Action Plans

In developing the Framework, stakeholders identified common goals across sectors and disciplines. New and increased collaborations, communities and partnerships emerged as stakeholders capitalized on the opportunities presented by the Framework to build action plans and networks to address their specific issues. As these Action Plans develop and are implemented, the Framework Secretariat will monitor and share this work, increasing the Plans’ overall impact on respiratory health in Canada. The Framework Secretariat will also evaluate the Plans’ collective impact on the Framework’s strategies and goals.
First Nations, Inuit and Métis
Many valuable collaborations are emerging from the Framework. One such collaboration is the First Nations, Inuit and Métis Core Planning Group. This joint effort by the Assembly of First Nations, Inuit Tapiriit Kanatami and the Métis National Council addresses the historic, social, economic, environmental and cultural determinants that are disproportionately driving respiratory disease rates among Aboriginal Peoples. This group has been using the Framework to engage respiratory health stakeholders in dialogue regarding the promotion of lung health, and the challenges and solutions to understanding, preventing and managing respiratory disease among First Nations, Inuit and Métis. 
National Respiratory Research Strategy
Through their participation in the Framework’s development, Canada’s respiratory health research community has begun developing a National Respiratory Research Strategy.
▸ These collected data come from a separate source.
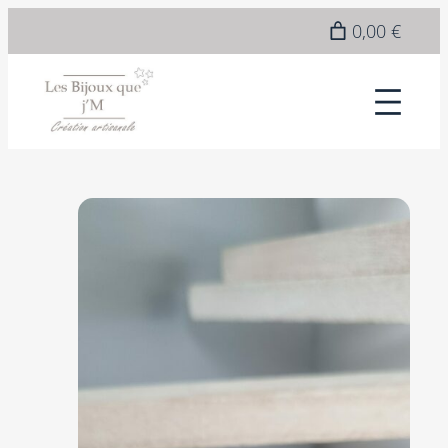
0,00 €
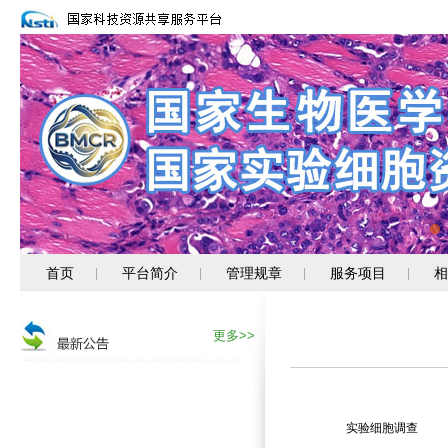
首页
平台简介
管理规章
服务项目
相
|
|
|
|
更多>>
实验细胞调查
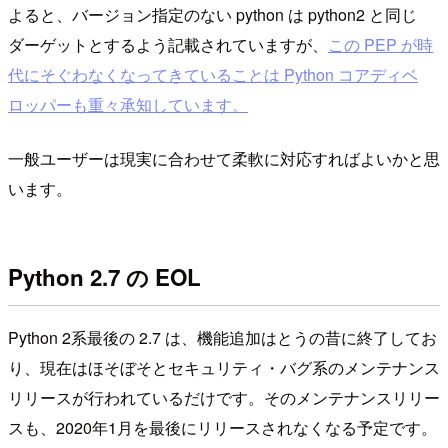
よると、バージョン指定のない python は python2 と同じ
ダーゲットとするよう記載されていますが、
この PEP が時
代にそぐわなくなってきていることは Python コアディベ
ロッパーも重々承知しています。
一般ユーザーは現実に合わせて柔軟に対応すればよいかと思
います。
Python 2.7 の EOL
Python 2系最後の 2.7 は、機能追加はとうの昔に終了してお
り、現在はほそぼそとセキュリティ・バグ系のメンテナンス
リリースが行われているだけです。そのメンテナンスリリー
スも、2020年1月を最後にリリースされなくなる予定です。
This initiative, led by the Canadian Thoracic Society and The Lung Association, aims to increase respiratory research and training capacity through the development of research networks and partnerships, as well as through competitiveness for, and availability of, funding for lung research.
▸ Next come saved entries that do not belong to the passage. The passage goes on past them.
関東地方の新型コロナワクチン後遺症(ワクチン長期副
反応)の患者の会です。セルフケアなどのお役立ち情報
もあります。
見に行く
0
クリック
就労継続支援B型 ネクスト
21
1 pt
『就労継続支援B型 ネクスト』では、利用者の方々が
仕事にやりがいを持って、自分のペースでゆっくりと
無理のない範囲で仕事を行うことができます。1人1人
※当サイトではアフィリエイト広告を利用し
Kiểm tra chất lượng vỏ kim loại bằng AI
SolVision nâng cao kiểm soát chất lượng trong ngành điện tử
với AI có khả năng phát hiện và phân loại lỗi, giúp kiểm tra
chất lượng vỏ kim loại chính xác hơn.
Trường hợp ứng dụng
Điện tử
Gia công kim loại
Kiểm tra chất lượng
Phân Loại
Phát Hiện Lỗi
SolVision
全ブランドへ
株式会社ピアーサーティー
Sound research provides the evidence base necessary for successful policies, programs and services. Knowledge exchange also contributes to the success of these initiatives, and is essential to the translation of research into practice. The PRESTINE project is but one example of the Framework’s involvement in research and knowledge translation. Here, the Framework is part of a collaborative effort to scale a provincial electronic medical records initiative up to the national level.
In April, 2009, Health Minister Leona Aglukkaq announced a federal investment of $10 million for initiatives to address gaps identified in the National Lung Health Framework, and to provide information to Canadians on how to prevent, detect and better manage their respiratory diseases. This injection of funds over three years (2009 – 2012) supports the Framework to begin work in its four strategic areas.